On the other side of the spectrum to behaviourist methods, is the growth in ‘natural’ parenting – attachment parenting, gentle parenting, peaceful parenting etc etc. I’ve talked before about attachment theory, on which attachment parenting is (very loosely) based. William Sears and his wife Martha have written extensively on parenting to foster a secure attachment. They propose eight ‘principles’ for parenting, including using nurturing touch (largely interpreted as babywearing and frequent contact) and ensuring safe sleep (responding to babies’ cues throughout the night, and often promoting co-sleeping). Natural parenting methods often hark back to more instinctive parenting – and this is exactly where they meet the most criticism (and there is a lot of it! Here’s some right here, which I chose for the beautiful title ‘Babies are Assholes’). It’s pretty hard to relate to the ways of the Yequana tribe when you’re late for a meeting, your baby is screaming in the carseat, your car won’t start and you’ve just noticed you’ve got yoghurt on your tights. Attachment parenting has also been criticised for being overly demanding on parents, contributing to a “culture of total motherhood” (Judith Warner, Perfect Madness: Motherhood in the Age of Anxiety), unfeminist and to blame for creating needy little tyrants. Like the baby training methods, it too is largely unresearched (at the moment) and, while based on attachment theory, its principles do not actually correspond to attachment research.

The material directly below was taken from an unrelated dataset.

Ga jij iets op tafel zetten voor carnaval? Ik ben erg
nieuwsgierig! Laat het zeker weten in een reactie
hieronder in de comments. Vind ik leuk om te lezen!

But of course, looking at both ends of the spectrum, it’s inevitable that trouble will brew when any advice is followed to the letter. Of course it’s harmful to a baby to be left to alone to cry until they make themselves vomit because they’re supposed to be sleeping. Of course it’s exhausting for mothers to attend to their child’s every single need, carry them constantly and never take them off the breast. But when we look at what the baby experts are actually suggesting, often it’s a bit less black and white than that. All Gina is really doing is encouraging routine. All Dr Sears is really doing is encouraging responsiveness. So why follow them to the letter?
We’re back to instincts again – and I’m not talking about the instincts of a South American tribe, I’m talking about your instincts. In a way, it’s your instincts which might lead you to choose between a Gina and a Dr Sears. Aaaaaages ago, I talked about Joan Raphael Leff’s model of facilitator mums (who adapt to their baby) and regulator mums (who adapt the baby to them) (we could talk about this in attachment terms too…but I’ll save that for another time). You can see why a regulator mum might be attracted to Gina, and a facilitator mum might be attracted to Dr Sears. And you can also see why this might lead to those mummy wars we’re always reading about – because regulator mums think facilitator mums are barmy for responding to their baby’s every sniffle, while facilitator mums can’t understand why regulators aren’t picking up their crying baby. And you can also see why the middle ground of reciprocator mums (who negotiate her own needs and the baby’s) is perhaps the least stressful for all concerned.
Too often we push down our instincts, and instead ask ‘what does the book say?’ (or at least Nick Clegg does). But your gut will tell you more about your baby than any book. At this point I should say something about how you’re the expert in your baby. But actually, while they may need a bit of guidance now and again, your baby is the expert. We are only the students – and we are always, always learning.